The issue at the center of No Time For Comedy is what is more important during rough times, the ability to laugh, or the ability to see the world clearly. Timely when the play was originally produced in 1939, the production at the Mint Theater that just opened seems equally timely today.
S. N. Behrman's script, though, is not content with providing light comedy or easy answers to the dilemmas presented by the play. The play is more an exploration of these ideas than a character study, but if the characters occasionally seem dry or overly talky, the ideas and the underlying story are sound, and always entertaining and provocative.
For a long time, though, the exact connection of the play's title to its subject matter is not clear. This is only revealed later in the play, after the story of playwright Gaylord Esterbrook (Simon Brooking) and his comic actress of a wife Linda (Leslie Denniston) is firmly established.

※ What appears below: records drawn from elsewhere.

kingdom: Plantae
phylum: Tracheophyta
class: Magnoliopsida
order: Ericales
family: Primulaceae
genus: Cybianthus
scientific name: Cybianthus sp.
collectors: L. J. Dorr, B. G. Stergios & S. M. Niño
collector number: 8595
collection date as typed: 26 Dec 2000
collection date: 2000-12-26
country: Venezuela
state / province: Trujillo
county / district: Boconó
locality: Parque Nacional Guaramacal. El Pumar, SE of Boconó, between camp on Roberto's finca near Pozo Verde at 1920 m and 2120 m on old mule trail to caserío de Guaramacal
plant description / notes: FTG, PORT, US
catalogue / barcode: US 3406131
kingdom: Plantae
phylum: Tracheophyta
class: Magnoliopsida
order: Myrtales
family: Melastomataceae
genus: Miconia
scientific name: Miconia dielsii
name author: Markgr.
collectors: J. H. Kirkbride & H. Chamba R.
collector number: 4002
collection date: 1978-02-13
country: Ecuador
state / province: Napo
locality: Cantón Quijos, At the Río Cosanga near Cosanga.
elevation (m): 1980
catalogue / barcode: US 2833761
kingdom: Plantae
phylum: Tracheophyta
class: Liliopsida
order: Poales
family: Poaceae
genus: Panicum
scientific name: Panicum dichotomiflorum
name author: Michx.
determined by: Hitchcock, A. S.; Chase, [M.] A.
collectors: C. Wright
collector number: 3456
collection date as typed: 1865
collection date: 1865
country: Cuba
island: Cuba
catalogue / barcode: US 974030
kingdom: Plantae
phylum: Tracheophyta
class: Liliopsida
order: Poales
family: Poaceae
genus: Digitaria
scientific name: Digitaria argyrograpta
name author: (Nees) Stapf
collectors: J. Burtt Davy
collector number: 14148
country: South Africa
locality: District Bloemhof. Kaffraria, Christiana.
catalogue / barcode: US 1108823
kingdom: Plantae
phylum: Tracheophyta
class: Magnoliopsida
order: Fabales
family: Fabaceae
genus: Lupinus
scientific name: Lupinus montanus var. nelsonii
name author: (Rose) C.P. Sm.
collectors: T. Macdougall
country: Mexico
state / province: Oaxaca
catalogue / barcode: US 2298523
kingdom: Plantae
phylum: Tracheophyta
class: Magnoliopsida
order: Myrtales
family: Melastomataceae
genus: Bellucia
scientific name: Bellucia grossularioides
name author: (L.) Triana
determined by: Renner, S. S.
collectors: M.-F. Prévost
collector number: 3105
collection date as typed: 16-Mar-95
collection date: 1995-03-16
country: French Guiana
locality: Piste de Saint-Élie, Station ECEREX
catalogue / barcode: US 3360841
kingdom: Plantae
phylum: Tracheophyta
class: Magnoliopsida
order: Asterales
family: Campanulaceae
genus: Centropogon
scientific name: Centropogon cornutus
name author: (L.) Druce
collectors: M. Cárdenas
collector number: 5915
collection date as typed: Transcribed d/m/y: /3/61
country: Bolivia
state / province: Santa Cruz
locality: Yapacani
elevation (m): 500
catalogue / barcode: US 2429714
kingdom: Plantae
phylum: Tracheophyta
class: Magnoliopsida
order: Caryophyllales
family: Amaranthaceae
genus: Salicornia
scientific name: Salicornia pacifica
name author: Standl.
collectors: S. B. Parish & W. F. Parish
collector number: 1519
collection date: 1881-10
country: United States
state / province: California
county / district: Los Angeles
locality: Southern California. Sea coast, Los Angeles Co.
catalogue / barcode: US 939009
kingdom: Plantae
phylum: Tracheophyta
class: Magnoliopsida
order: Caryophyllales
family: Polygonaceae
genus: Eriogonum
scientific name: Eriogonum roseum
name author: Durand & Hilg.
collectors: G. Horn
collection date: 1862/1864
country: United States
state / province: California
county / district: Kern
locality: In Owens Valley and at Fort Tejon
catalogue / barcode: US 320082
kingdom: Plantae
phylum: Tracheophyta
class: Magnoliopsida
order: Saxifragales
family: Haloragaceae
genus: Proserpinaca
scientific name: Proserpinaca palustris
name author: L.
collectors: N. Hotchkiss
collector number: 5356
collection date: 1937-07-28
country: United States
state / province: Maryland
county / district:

Gaylord has written all of Linda's greatest successes, and his comedies made her a star. But now, going through a months-long dry spell, he has attracted the eye of another woman, Amanda Smith (Hope Chernov), who is inspiring him to the creation his wife is not, though the work is serious and tragic, unlike anything he's done before.
The play becomes, eventually, a battling of the Muses, fighting for control over Gaylord's creative soul. Amanda and Linda use radically different techniques to win his affections, and subscribe to utterly opposite philosophies of life. Through them, Behrman makes sure all points of view have their say; the characters, which also include Amanda's husband Philo (Ted Pejovich), the young society maven Pym (Shawn Sturnick), and the two servants attending on this madness, all have perspectives on the situation that are seamlessly woven throughout the fabric of No Time For Comedy.
Kent Paul has provided thoughtful direction to the piece, refereeing the push and pull between the characters with great care. As perspectives and partners are switched, time and time again throughout the evening, the play never loses its ground or stops being interesting. In fact, the production gets fuller and riper as it proceeds, making one wish the opening, establishing moments had the tension and energy of the play's final act.
It's there that the ensemble acting - strong, if perhaps a bit dry throughout - melds with the text and drives the play home. The final few minutes of the show, when our reality and the reality of the characters is merged, are striking and very entertaining. It's a great way to top off the already thought-provoking and enjoyable evening that is this production of No Time For Comedy.